According to data from The Conference Board Employment Trends Index, the job market’s future appears uncertain. While job gains may persist in the near term, indications of potential job losses are emerging.

Selcuk Eren, a senior economist at The Conference Board, highlighted the declining trend of the Employment Trends Index since March 2022. Despite the index still being relatively high, Eren cautioned that the momentum of job growth could slow and eventually turn into job losses.

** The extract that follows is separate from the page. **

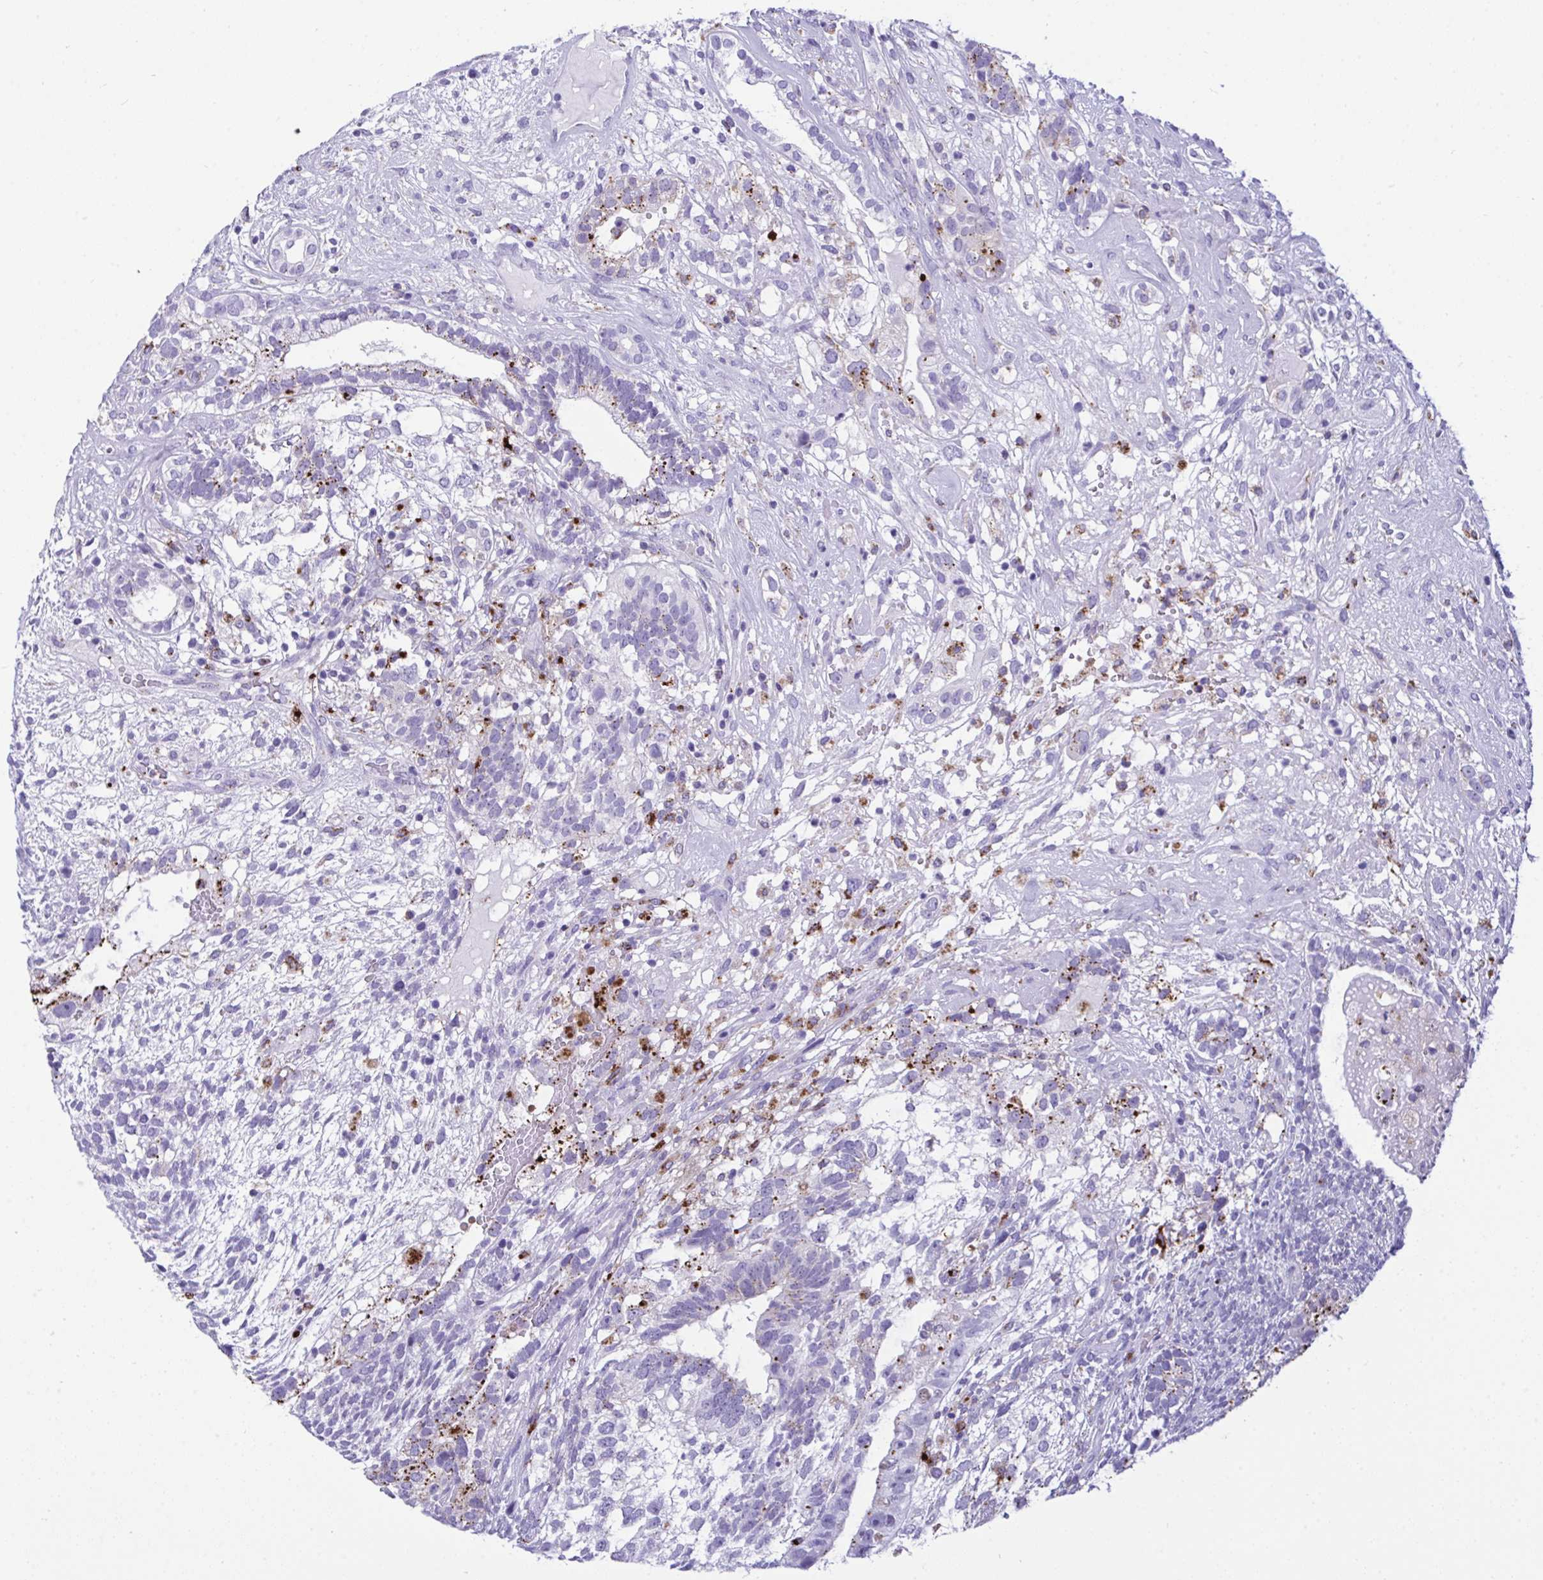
{"staining": {"intensity": "moderate", "quantity": "<25%", "location": "cytoplasmic/membranous"}, "tissue": "testis cancer", "cell_type": "Tumor cells", "image_type": "cancer", "snomed": [{"axis": "morphology", "description": "Seminoma, NOS"}, {"axis": "morphology", "description": "Carcinoma, Embryonal, NOS"}, {"axis": "topography", "description": "Testis"}], "caption": "IHC of human testis embryonal carcinoma shows low levels of moderate cytoplasmic/membranous expression in approximately <25% of tumor cells.", "gene": "CPVL", "patient": {"sex": "male", "age": 41}}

Several industries are already witnessing job cuts, including information services, transportation, warehousing, and temporary employment. The number of temporary help service employees, a crucial early indicator for broader hiring trends, has steadily decreased since its peak in March 2022. Job openings, which reflect worker opportunities, are also dwindling.

In August, The Conference Board Employment Trends Index dropped to 113.02 from a revised 114.71 in July. Nevertheless, wage growth remains elevated compared to pre-pandemic levels, raising concerns about underlying consumer inflation. Eren suggested that the Federal Reserve might increase interest rates at least once before the end of 2023, potentially leading to job losses in early 2024 and higher unemployment rates.

The decline in the Employment Trends Index for August was attributed to negative contributions from six of its eight components. The “jobs hard to get” sentiment among respondents was the most significant negative contributor, followed by the ratio of involuntary part-time to all part-time workers, the percentage of firms struggling to fill positions, the number of temporary help industry hires, initial claims for unemployment insurance, and real manufacturing and trade sales.

The Employment Trends Index aggregates eight leading indicators of employment. An increase in the index generally corresponds to employment growth, while a decrease suggests the opposite trend.